In comparison, the emulator used during the 68k to PPC transition was never removed from Classic MacOS, so the change stood out.
I agree. And I suppose since it was so intrinsic to the operating system, if a 68k app worked in Mac OS 9 (some would some might not), you could continue to run it in the Classic Environment (on a PPC Mac, not Intel Mac) Mac OS 10.4 Tiger in the mid 20 00's!
I guess that's perjury because it cannot be true! Even Snow Leopard didn't even include Rosetta 1. But if it was deemed necessary, it would download and install it on-demand, similar to how the Java system worked.
>Open Firmware Forth Code may be compiled into FCode, a bytecode which is independent of instruction set architecture. A PCI card may include a program, compiled to FCode, which runs on any Open Firmware system. In this way, it can provide boot-time diagnostics, configuration code, and device drivers. FCode is also very compact, so that a disk driver may require only one or two kilobytes. Therefore, many of the same I/O cards can be used on Sun systems and Macintoshes that used Open Firmware. FCode implements ANS Forth and a subset of the Open Firmware library.
From what I understand; they purchased a piece of software that already existed to translate PPC to x86 in some form or another and iterated on it. I believe the software may have already even been called ‘Rosetta’.
My memory is very hazy; though. While I experienced this transition firsthand and was an early Intel adopter, that’s about all I can remember about Rosetta or where it came from.

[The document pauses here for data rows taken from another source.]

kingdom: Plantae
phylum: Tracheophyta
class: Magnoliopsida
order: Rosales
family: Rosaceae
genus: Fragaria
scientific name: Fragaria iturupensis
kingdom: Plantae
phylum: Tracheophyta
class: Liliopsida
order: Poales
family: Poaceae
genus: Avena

I remember before Adobe had released the Universal Binary CS3 that running Photoshop on my Intel Mac was a total nightmare. :( I learned to not be an early adopter from that whole debacle.
Assuming you're talking about PPC-to-x86, it was certainly usable, though noticeably slower. Heck, I used to play Tron 2.0 that way, the frame rate suffered but it was still quite playable.

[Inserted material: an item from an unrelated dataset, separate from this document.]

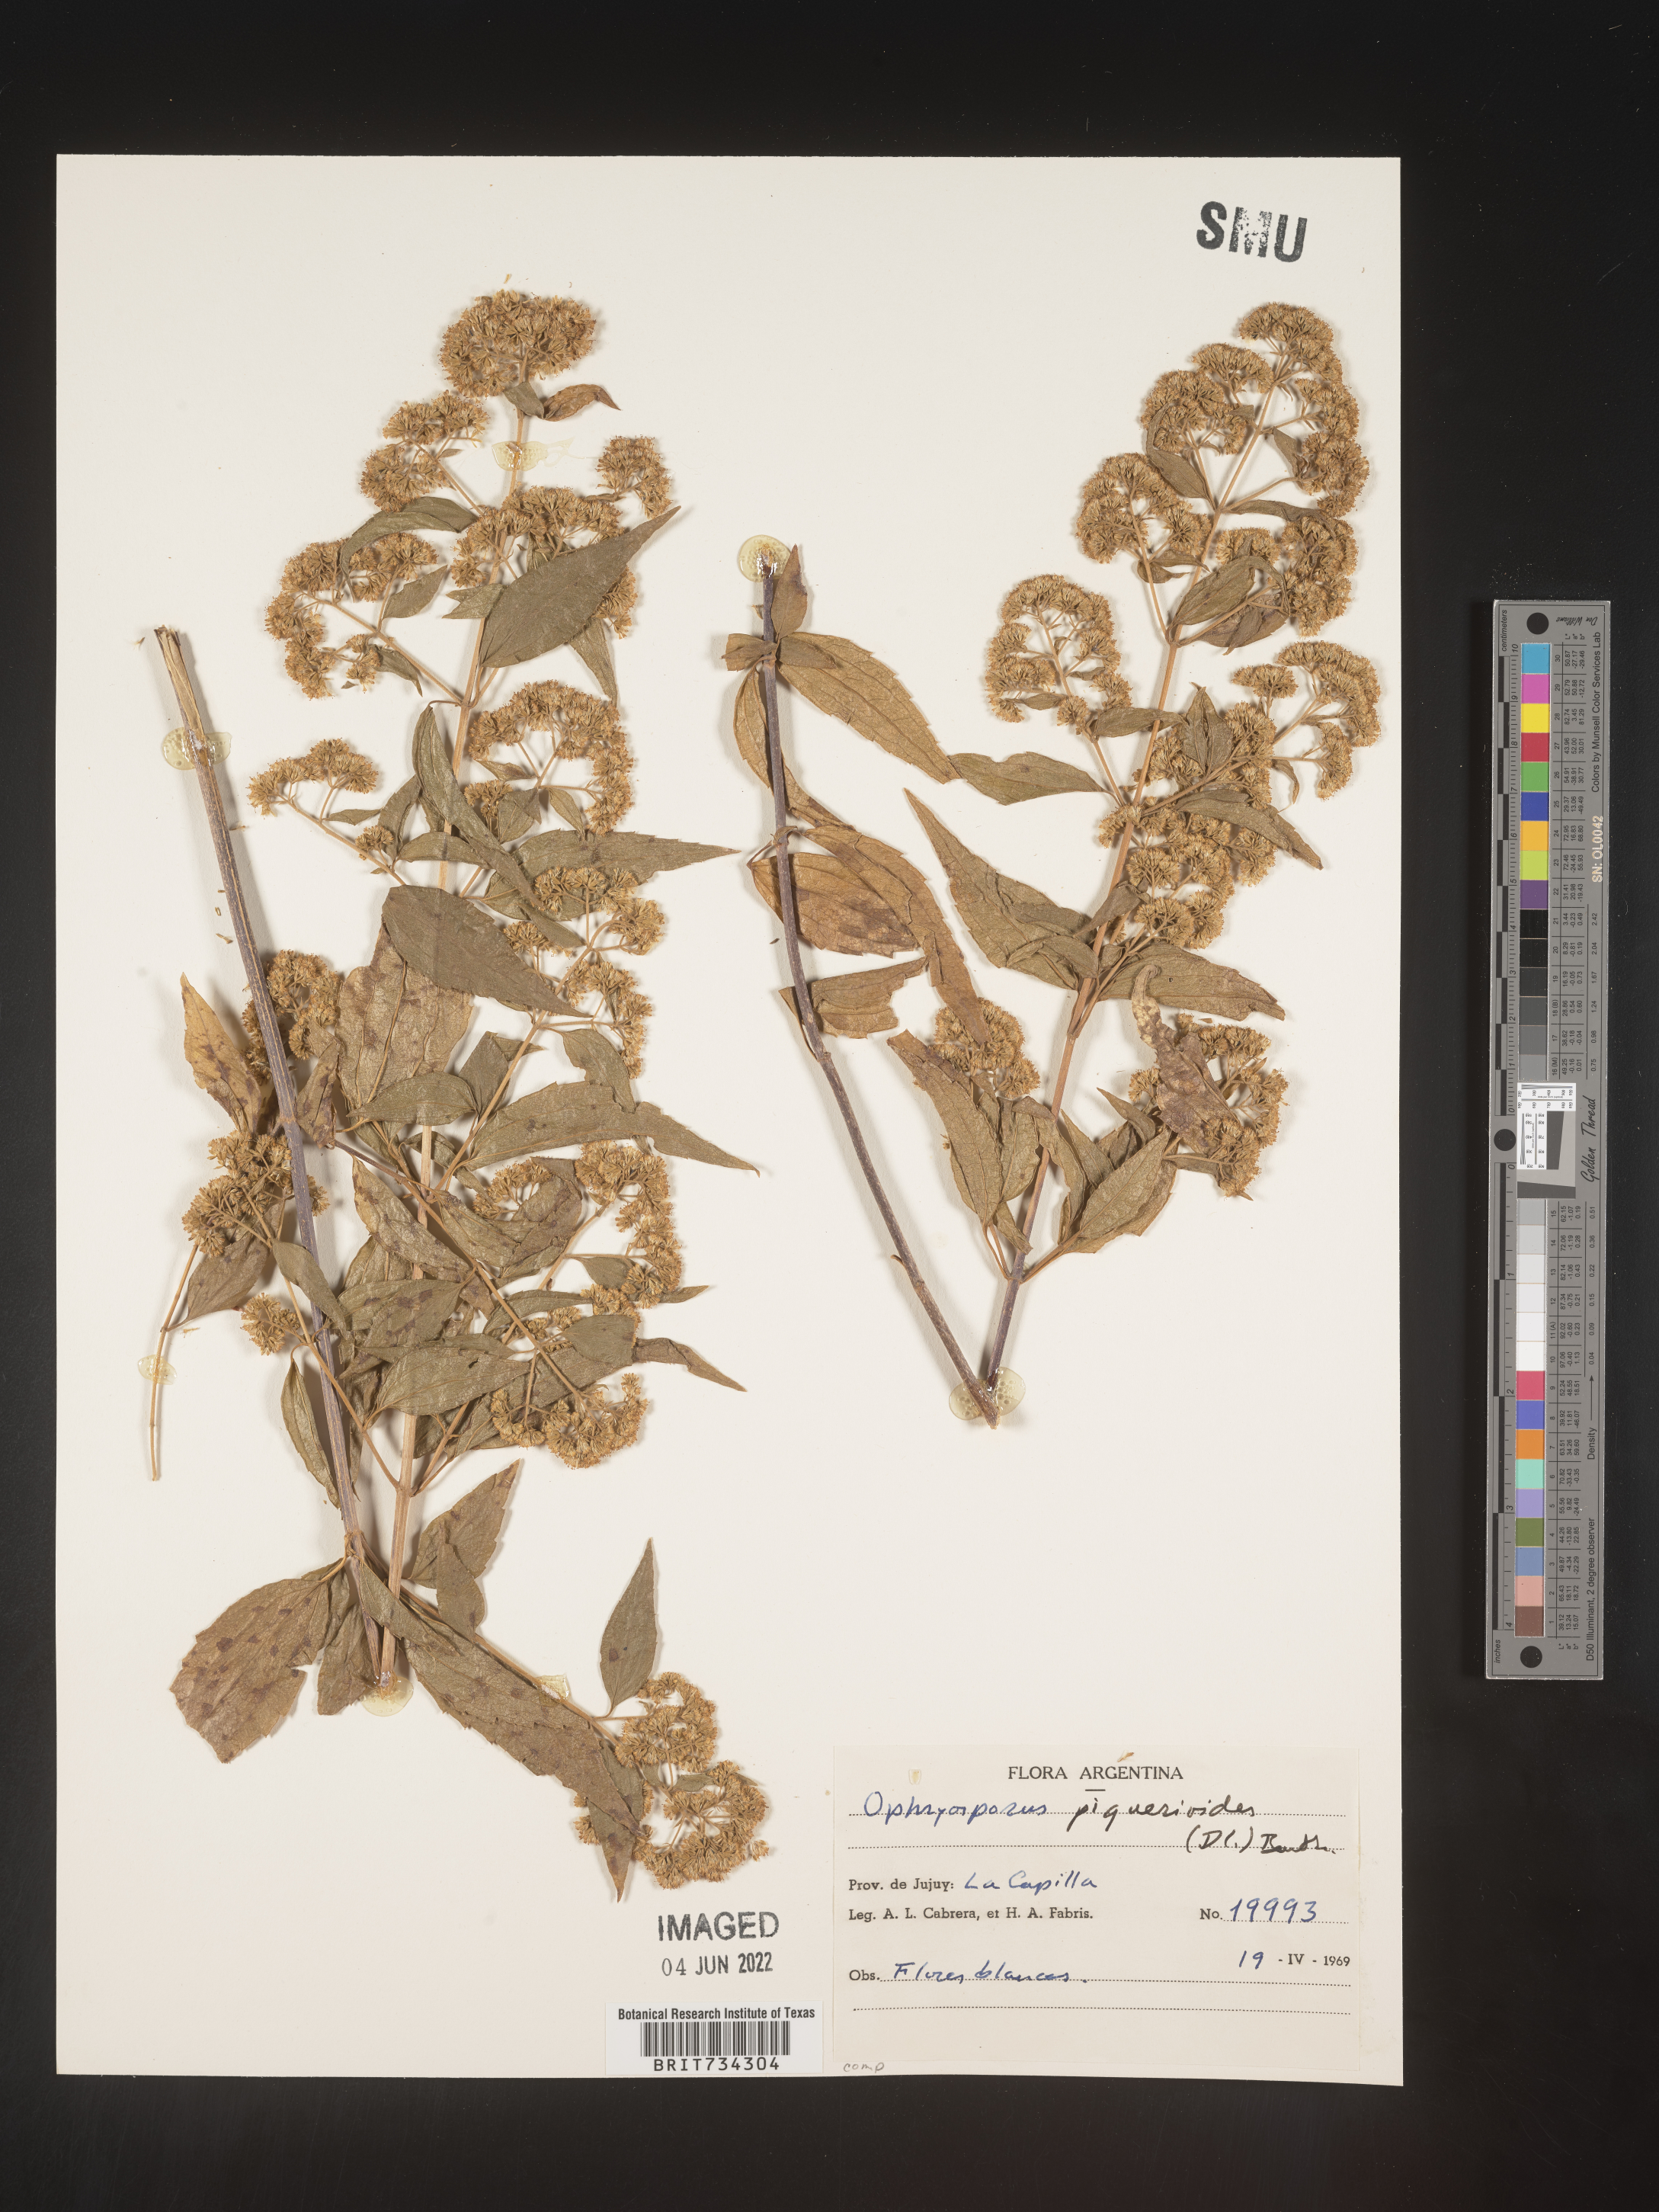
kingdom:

Interactive 68K programs were usually fast. The 68K programs would still call native PPC QuickDraw code. It was processor intensive code that was slow. Especially with the first generation 68K emulator.
Most of the Toolbox was still running emulated 68k code in early Power Mac systems. A few bits of performance-critical code (like QuickDraw, iirc) were translated, but most things weren't.
I remember Apple had a totally different but equally clever solution back in the days of the 68K-to-PowerPC migration. The 68K had 16-bit instruction words, usually with some 16-bit arguments. The emulator’s core loop would read the next instruction and branch directly into a big block of 64K x 8 bytes of PPC code. So each 68K instruction got 2 dedicated PPC instructions, typically one to set up a register and one to branch to common code.
What that solution and Rosetta 2 have in common is that they’re super pragmatic - fast to start up, with fairly regular and predictable performance across most workloads, even if the theoretical peak speed is much lower than a cutting-edge JIT.
Anyone know how they implemented PPC-to-x86 translation?